- [WHAT NEEDS TO BE DONE]
Rename "ハッピーマリリン" to "ハッピーマリー" everywhere in the lines below, and give all the lines again with nothing else changed and the pictures left out.

[Dataset entries]
↓↓↓

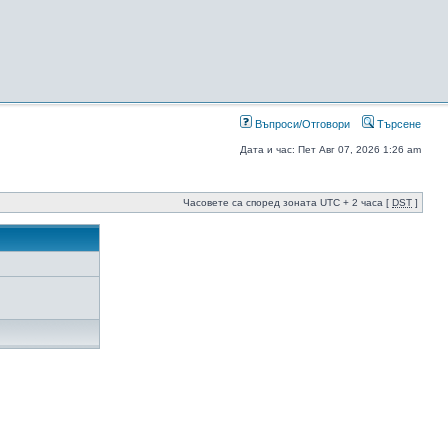
Въпроси/Отговори
Търсене
Дата и час: Пет Авг 07, 2026 1:26 am
Часовете са според зоната UTC + 2 часа [
DST
]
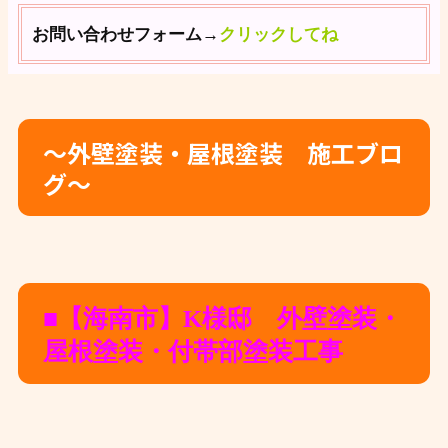
お問い合わせフォーム→
クリックしてね
～外壁塗装・屋根塗装 施工ブロ
グ～
■【海南市】K様邸 外壁塗装・
屋根塗装・付帯部塗装工事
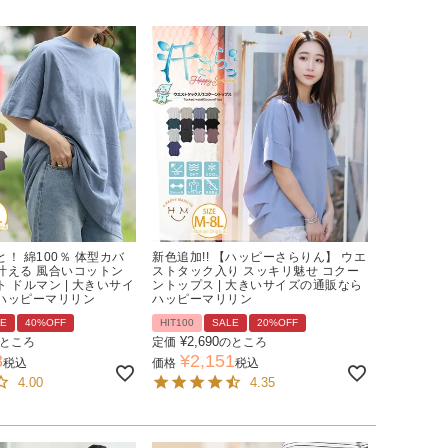
！ 綿100％ 体型カバ
新色追加!! 【ハッピーさらりん】 ウエ
叶える 風合いコットン
ストタック入り スッキリ魅せ コクー
 ドルマン | 大きいサイ
ントップス | 大きいサイズの通販なら
ハッピーマリリン
ハッピーマリリン
LE
40%OFF
HIT100
SALE
20%OFF
¥
2,690
ところ
定価
のところ
8
¥
2,151
税込
価格
税込
4.00
4.35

↑↑↑

- [TASK RESPONSE]
Въпроси/Отговори
Търсене
Дата и час: Пет Авг 07, 2026 1:26 am
Часовете са според зоната UTC + 2 часа [
DST
]
お問い合わせフォーム→
クリックしてね
～外壁塗装・屋根塗装 施工ブロ
グ～
■【海南市】K様邸 外壁塗装・
屋根塗装・付帯部塗装工事
！ 綿100％ 体型カバ
新色追加!! 【ハッピーさらりん】 ウエ
叶える 風合いコットン
ストタック入り スッキリ魅せ コクー
 ドルマン | 大きいサイ
ントップス | 大きいサイズの通販なら
ハッピーマリー
ハッピーマリー
LE
40%OFF
HIT100
SALE
20%OFF
¥
2,690
ところ
定価
のところ
8
¥
2,151
税込
価格
税込
4.00
4.35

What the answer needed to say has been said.